## Stated problem 1
In the listing of shape changes, replace "pink diamond" with "purple diamond" wherever it occurs and leave everything else unchanged. Write out the listing without the picture lines.

## Text segment

···

Authentic Italian pasta fagioli, with beans, pasta and tomatoes. Perfect to enjoy for lunch or add a crusty bread and a salad for a hearty dinner soup.
This classic Pasta e Fagioli is maybe the perfect pantry soup! With canned tomatoes, canned beans and pasta. A bit of pancetta is added, for a salty note and of course, cheese in the form of Parmesan or Pecorino.
Enjoy this hearty, easy pasta fagioli soup for a hearty lunch, or add a crusty bread (or garlic bread) and a salad for a lovely pantry dinner.
Ingredients and Substitutions
- Pancetta – or bacon. Or omit for vegetarian
- Canned diced tomatoes – or whole canned tomatoes, hand-crushed
- Canned cannellini beans – aka white kidney beans, or other type of bean you enjoy or have on hand
- Chicken broth – or vegetable broth, for a vegetarian option
- Small pasta – I’ve used Ditalini pasta here, but small shells, macaroni etc. with also work just fine.
Step by Step Photos
- Step 1: Brown the pancetta or bacon.
- Step 2: Add the diced onion and celery and cook until softened.
- Step 3: Add the garlic and herbs.
- Step 4: Add some tomato paste and cook for another minute.
- Step 5: Add the canned tomatoes.
- Step 6: Add the rinsed beans.
- Step 7: Cook the tomatoes and the beans together for about 10 minutes. *You can make ahead up to this point and refrigerate to finish when ready to eat later.
- Step 8: Add the broth.
- Step 9: Add the pasta and cook until the pasta is tender, about 10 minutes. Serve immediately.
- What kind of pasta can I use in this soup? Any small pasta is fine. I’ve used Ditalini pasta here. Small shells, macaroni or even orzo would work as well.
- Can I use a different kind of bean? Absolutely, use what you have. Red kidney, navy, great northern or pinto beans would be great options.
- Can I use canned whole tomatoes instead of diced? Yes. Just hand crush them before adding to the soup.
- What is a Parmesan rind? It’s just the harder, darker outside of a Parmesan wedge. I like to keep the ends in a bag in my fridge for just these uses. If yours doesn’t have a rind, just cut off a chunk of the Parmesan and use that. No fresh Parmesan? Just stir a few Tbsp of grated Parmesan into the soup instead.
I feel like a bit of a broken record, but I’m going to say it again :) Be sure to properly season your soup at the end of cooking. Taste it. If it tastes bland or flat, it needs salt. Some freshly ground pepper is nice, too. Need a touch more oregano? Stir that in at the end as well. And finally, top this soup with shavings of extra Parmesan (vs. grated). The hit of Parmesan is so lovely in this soup. Use your vegetable peeler to shave it on top before serving.

···

## Input material
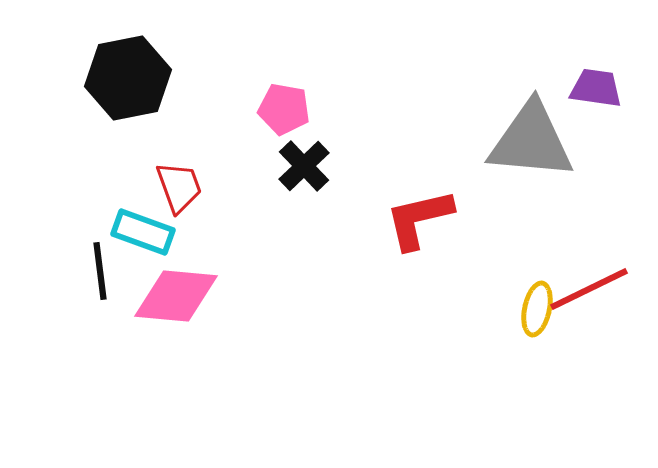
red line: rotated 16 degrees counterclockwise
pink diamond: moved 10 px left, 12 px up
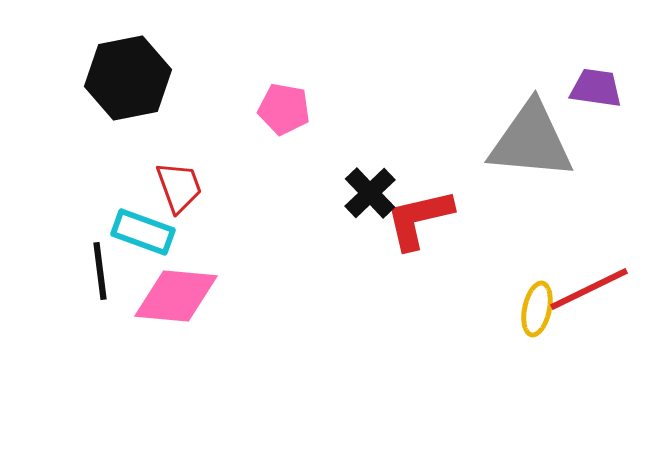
black cross: moved 66 px right, 27 px down
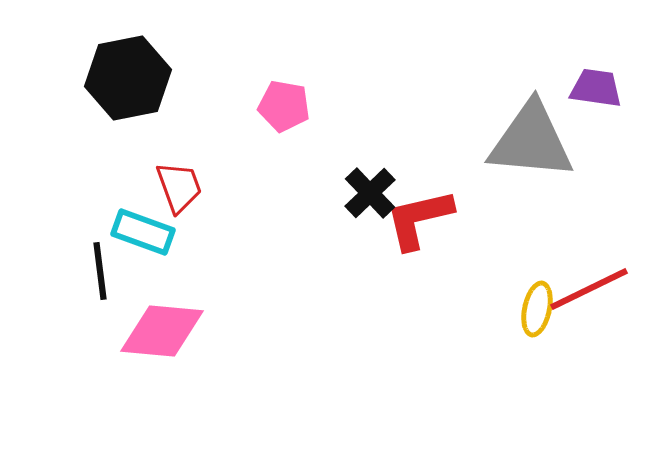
pink pentagon: moved 3 px up
pink diamond: moved 14 px left, 35 px down
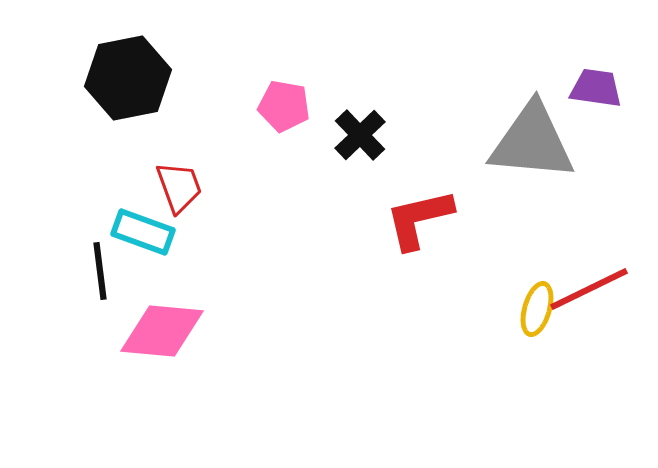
gray triangle: moved 1 px right, 1 px down
black cross: moved 10 px left, 58 px up
yellow ellipse: rotated 4 degrees clockwise
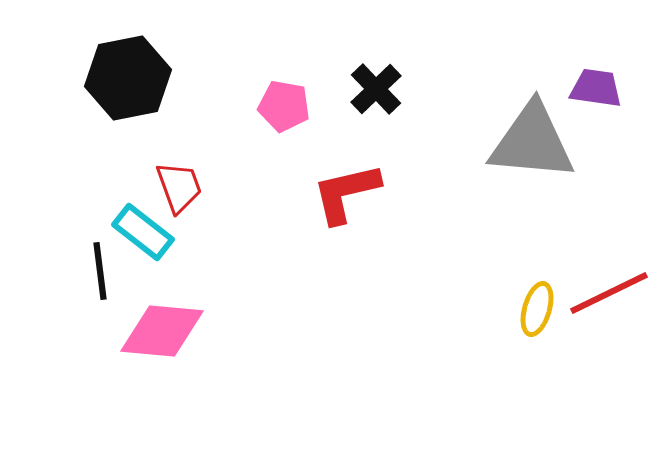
black cross: moved 16 px right, 46 px up
red L-shape: moved 73 px left, 26 px up
cyan rectangle: rotated 18 degrees clockwise
red line: moved 20 px right, 4 px down
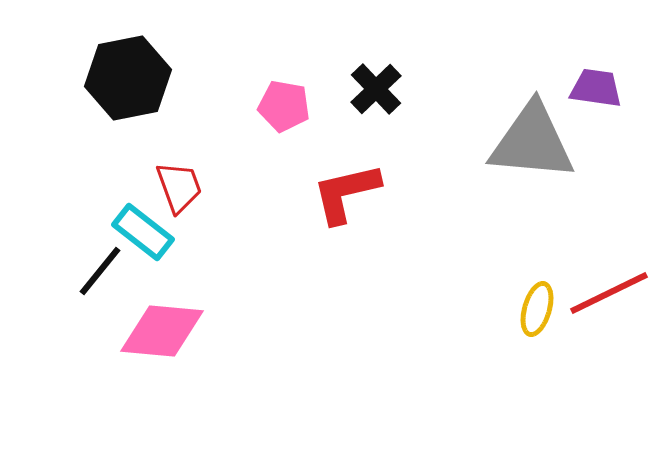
black line: rotated 46 degrees clockwise
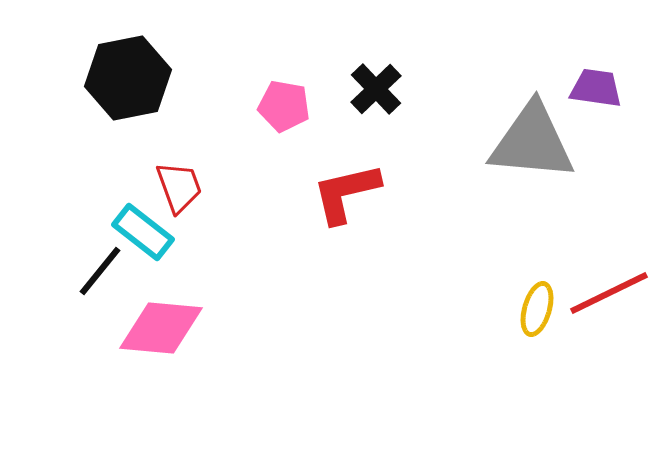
pink diamond: moved 1 px left, 3 px up
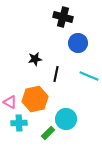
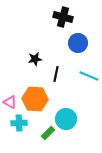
orange hexagon: rotated 15 degrees clockwise
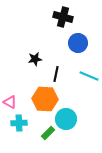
orange hexagon: moved 10 px right
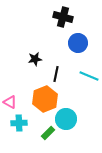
orange hexagon: rotated 25 degrees counterclockwise
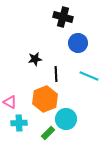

···

## Stated problem 2
In the pasta fagioli recipe, how long should the tomatoes and beans cook together before the broth goes in?

## Result 1
red line: rotated 16 degrees counterclockwise
purple diamond: moved 10 px left, 12 px up
black cross: moved 66 px right, 27 px down
pink pentagon: moved 3 px up
purple diamond: moved 14 px left, 35 px down
gray triangle: moved 1 px right, 1 px down
black cross: moved 10 px left, 58 px up
yellow ellipse: rotated 4 degrees clockwise
black cross: moved 16 px right, 46 px up
red L-shape: moved 73 px left, 26 px up
cyan rectangle: rotated 18 degrees clockwise
red line: moved 20 px right, 4 px down
black line: rotated 46 degrees clockwise
purple diamond: moved 1 px left, 3 px up
orange hexagon: rotated 15 degrees clockwise
orange hexagon: moved 10 px right
orange hexagon: rotated 25 degrees counterclockwise

## Result 2
About 10 minutes.